■ Excerpted text ■
# # # #

Essentially, that's what happened in countries like Argentina, where there was extensive support for the expansion of that infrastructure. It happened to be the fuel that was most available to them for a variety of reasons.
First, we have to recognize that DFO, with the new Fisheries Act, is going to have a tremendous burden on itself to write a lot of the new regulations under the new act. It will require resources within the department to hold the consultations that are required for that. It will require the support of the centre of government with justice lawyers to draft the regulations.
We'd like to see some specific regulations addressed while they're working on that, and to give a specific example: export certificates. Our companies have to request an export certificate. It takes five days to get the certificate. CFIA does not inspect in order to provide the export certificate, so it's just a delay. Our facilities are already approved through CFIA, through a HACCP program, and other measures, so that's just slowing things down. For an export-oriented economy that should be something that should be easily fixed.
With respect to LED lighting on fishing gear, other countries use this new technology to either repel unwanted species, to avoid bycatch, or to attract the target species. We're not allowed to do that. Some marking of gear, or even retrieval of lost gear, is not allowed under certain circumstances. That situation seems to be a little perverse.
Little things like that are preventing us from innovating and becoming more competitive. Those are just some simple ones.
It is up to five years to fix Phoenix, so more funding will be required.
Additionally, if the government is going to be looking at a new system that goes peripherally to Phoenix—and the new system can't be in place until Phoenix is fixed—the government is going to have to hire more staff to work on that new system to advise, to let them know if it's working or not and to do the testing.
In terms of a public inquiry, what we're asking for in a public inquiry is why no senior bureaucrat said “no”. It's not so much who caused Phoenix within the bureaucracy, or who were the players. We know who those players were. We were talking with the government from 2011, and we're still talking to the government. At no time did any of those senior bureaucrats say, “no”.
In our first meetings in 2011, we asked for the business case for this new system that was being put in place, and we were refused. I received the business case about a year ago. Had we received that business case at that time and were able to talk about it publicly, it would have been very clear that the kind of robust analysis that was necessary to have a pay system that actually paid people was not being considered.
Thank you very much. I wish your statement on aging were true—you're a diplomat.
First of all, with regard to the zero-emissions vehicle strategy, we're awaiting the task force report. We participated in the deliberations, so we're hoping that it is going to give us a good, practical, realistic plan with realistic targets. We know that a lot of European car competitors are already making very ambitious plans for zero-emissions vehicles. I think we have to keep up with the Joneses, so we look forward to that task force report coming out any day now, as we understand it.
In terms of smart grids, that's very much a part of our considerations going forward. In fact, under our first recommendation in terms of the oversubscribed NRCan funding programs, one of them was the $100-million smart grid program. We think that was a success because the monies were available and the private sector made use of it. I think it has worked well as one of the four programs that we think should be recapitalized.
One thing is certain. The future of the electricity sector will certainly not look like the one today. Smart grids and renewable energy, and how we integrate renewable energy with our current utilities, are obviously going to be things that will be very significant in continuing to bring down emissions and, at the same time, continuing to produce the reliable power that Canadians have come to expect.
Thank you, Mr. Chair and welcome, everybody. Good morning.

# # # #

■ Job ■
Write out, word for word, the part of the committee testimony that opens with the words containing "In our first" and closes with "true—you're a diplomat.". The entries that follow have nothing to do with the committee testimony.

# # # #

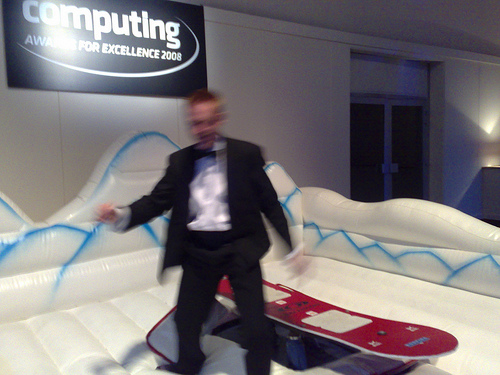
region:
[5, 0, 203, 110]
black sign on wall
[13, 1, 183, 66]
white letters on sign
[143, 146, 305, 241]
man's jacket is black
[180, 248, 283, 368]
man's pants are black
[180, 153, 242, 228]
man's shirt is white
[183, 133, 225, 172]
man wearing a bow tie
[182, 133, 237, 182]
the bow tie is black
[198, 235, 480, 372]
snowboard behind the man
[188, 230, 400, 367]
the snowboard is red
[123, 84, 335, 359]
man standing in inflatable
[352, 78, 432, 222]
Double glass door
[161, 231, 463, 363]
a snow board game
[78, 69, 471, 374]
A guy in a tux who fell off a snow board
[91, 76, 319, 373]
A guy wearing a black tux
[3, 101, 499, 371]
A snow board fake game set with fake mountains and snow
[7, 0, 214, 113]
A sign for an event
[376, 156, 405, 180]
Door knobs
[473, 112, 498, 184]
A light that is turned on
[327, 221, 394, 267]
Fake blue mountains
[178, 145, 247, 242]
A white dress shirt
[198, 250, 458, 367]
giant red skateboard behind a man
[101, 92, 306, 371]
a man standing on a blowup surface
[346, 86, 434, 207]
double doors behind the blow up structure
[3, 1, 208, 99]
sign on the wall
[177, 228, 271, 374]
black pants the man is wearing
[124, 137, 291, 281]
black jacket the man is wearing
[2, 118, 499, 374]
blowup bouncy structure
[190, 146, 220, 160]
man's black tie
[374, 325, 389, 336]
bolt on the giant skateboard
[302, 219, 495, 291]
jagged blue lines on the white plastic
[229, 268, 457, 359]
a red snowboard on a plastic sofa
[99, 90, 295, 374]
a blurred image of a man in a tuxedo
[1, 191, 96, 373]
a plastic air-filled sofa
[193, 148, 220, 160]
the mans black bow tie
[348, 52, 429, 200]
a store fronts double doors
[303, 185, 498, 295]
a white and blue back rest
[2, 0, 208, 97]
an advertisement display above the man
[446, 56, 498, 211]
a light in the corner of the room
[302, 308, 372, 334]
the snowboards foot strap mounting area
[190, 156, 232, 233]
the man is wearing a white dress shirt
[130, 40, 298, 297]
a man in a tux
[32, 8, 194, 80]
a black in white sign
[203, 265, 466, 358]
a red and white board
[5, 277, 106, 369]
white air cushion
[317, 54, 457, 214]
a double door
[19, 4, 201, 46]
a sign saying computing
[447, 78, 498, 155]
light and shadow on the wall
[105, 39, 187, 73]
a sign saying excellence in 2008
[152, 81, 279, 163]
a very blurry face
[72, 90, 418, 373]
a man on an air bag of sorts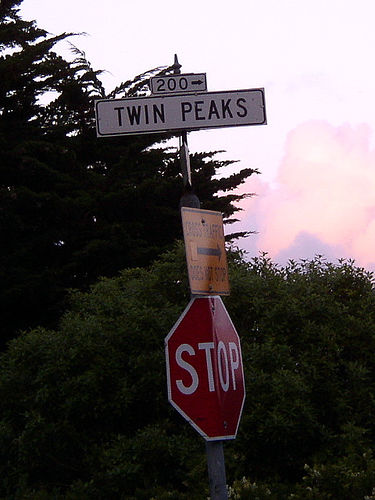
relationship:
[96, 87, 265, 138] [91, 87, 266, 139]
sign stacked on top longer sign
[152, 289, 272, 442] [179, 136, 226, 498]
sign nailed pole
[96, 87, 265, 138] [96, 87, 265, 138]
sign on sign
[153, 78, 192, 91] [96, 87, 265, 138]
200 on sign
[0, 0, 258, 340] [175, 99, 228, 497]
pine tree behind pole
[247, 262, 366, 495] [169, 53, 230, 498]
bush behind pole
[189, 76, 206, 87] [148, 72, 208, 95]
arrow on street sign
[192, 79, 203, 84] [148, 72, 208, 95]
arrow on street sign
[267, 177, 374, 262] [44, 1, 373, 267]
light in daytime sky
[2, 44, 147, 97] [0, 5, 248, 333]
branches on pine tree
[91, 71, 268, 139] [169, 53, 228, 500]
sign on pole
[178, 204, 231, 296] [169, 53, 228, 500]
sign on pole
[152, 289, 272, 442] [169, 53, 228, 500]
sign on pole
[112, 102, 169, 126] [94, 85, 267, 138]
word on sign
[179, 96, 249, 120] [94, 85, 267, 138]
word on sign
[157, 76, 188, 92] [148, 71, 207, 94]
200 on sign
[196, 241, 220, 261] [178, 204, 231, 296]
arrow on sign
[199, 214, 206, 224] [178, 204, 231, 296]
bolt on sign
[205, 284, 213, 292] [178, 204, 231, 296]
bolt on sign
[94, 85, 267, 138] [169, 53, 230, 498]
sign on pole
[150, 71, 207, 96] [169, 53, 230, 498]
sign on pole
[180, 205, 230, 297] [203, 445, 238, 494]
sign on pole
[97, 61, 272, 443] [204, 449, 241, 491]
sign on post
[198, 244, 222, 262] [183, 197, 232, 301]
arrow on sign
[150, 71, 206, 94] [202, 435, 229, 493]
sign on pole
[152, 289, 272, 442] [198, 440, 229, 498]
sign on pole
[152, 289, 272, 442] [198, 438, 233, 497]
sign on pole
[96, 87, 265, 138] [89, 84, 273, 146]
sign on sign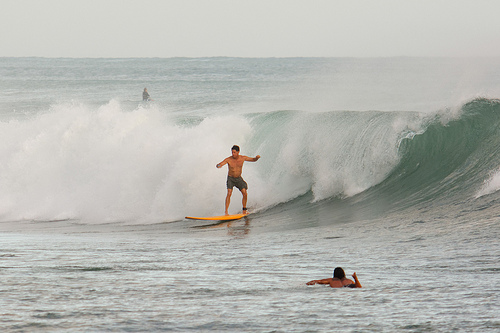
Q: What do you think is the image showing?
A: It is showing an ocean.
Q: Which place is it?
A: It is an ocean.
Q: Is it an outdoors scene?
A: Yes, it is outdoors.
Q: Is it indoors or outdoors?
A: It is outdoors.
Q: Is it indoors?
A: No, it is outdoors.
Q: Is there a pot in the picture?
A: No, there are no pots.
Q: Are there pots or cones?
A: No, there are no pots or cones.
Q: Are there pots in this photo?
A: No, there are no pots.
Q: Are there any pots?
A: No, there are no pots.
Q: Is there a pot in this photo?
A: No, there are no pots.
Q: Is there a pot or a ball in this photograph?
A: No, there are no pots or balls.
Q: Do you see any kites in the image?
A: No, there are no kites.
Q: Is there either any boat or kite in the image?
A: No, there are no kites or boats.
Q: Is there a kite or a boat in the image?
A: No, there are no kites or boats.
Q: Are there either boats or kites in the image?
A: No, there are no kites or boats.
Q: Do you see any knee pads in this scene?
A: No, there are no knee pads.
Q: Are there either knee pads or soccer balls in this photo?
A: No, there are no knee pads or soccer balls.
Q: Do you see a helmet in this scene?
A: No, there are no helmets.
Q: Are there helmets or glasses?
A: No, there are no helmets or glasses.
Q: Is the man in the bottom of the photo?
A: Yes, the man is in the bottom of the image.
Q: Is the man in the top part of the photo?
A: No, the man is in the bottom of the image.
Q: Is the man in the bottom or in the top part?
A: The man is in the bottom of the image.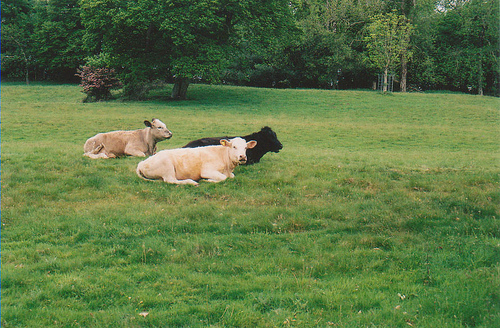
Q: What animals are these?
A: Cows.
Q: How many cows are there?
A: Three.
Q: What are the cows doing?
A: Laying.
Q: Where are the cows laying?
A: A field.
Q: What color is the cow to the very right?
A: Black.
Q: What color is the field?
A: Green.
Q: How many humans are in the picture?
A: None.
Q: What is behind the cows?
A: Trees.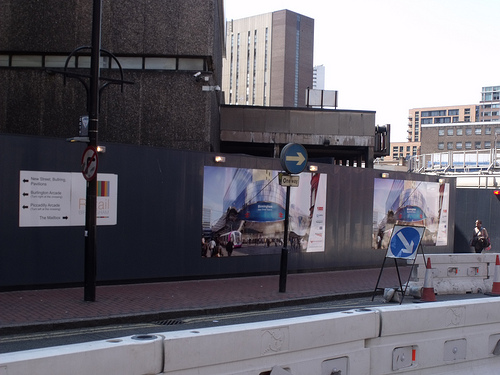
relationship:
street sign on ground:
[387, 224, 432, 261] [221, 269, 471, 308]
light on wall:
[215, 150, 227, 164] [3, 132, 498, 288]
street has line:
[5, 287, 380, 356] [4, 294, 378, 344]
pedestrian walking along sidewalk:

# # # #

■ Final result ■
In our first meetings in 2011, we asked for the business case for this new system that was being put in place, and we were refused. I received the business case about a year ago. Had we received that business case at that time and were able to talk about it publicly, it would have been very clear that the kind of robust analysis that was necessary to have a pay system that actually paid people was not being considered.
Thank you very much. I wish your statement on aging were true—you're a diplomat.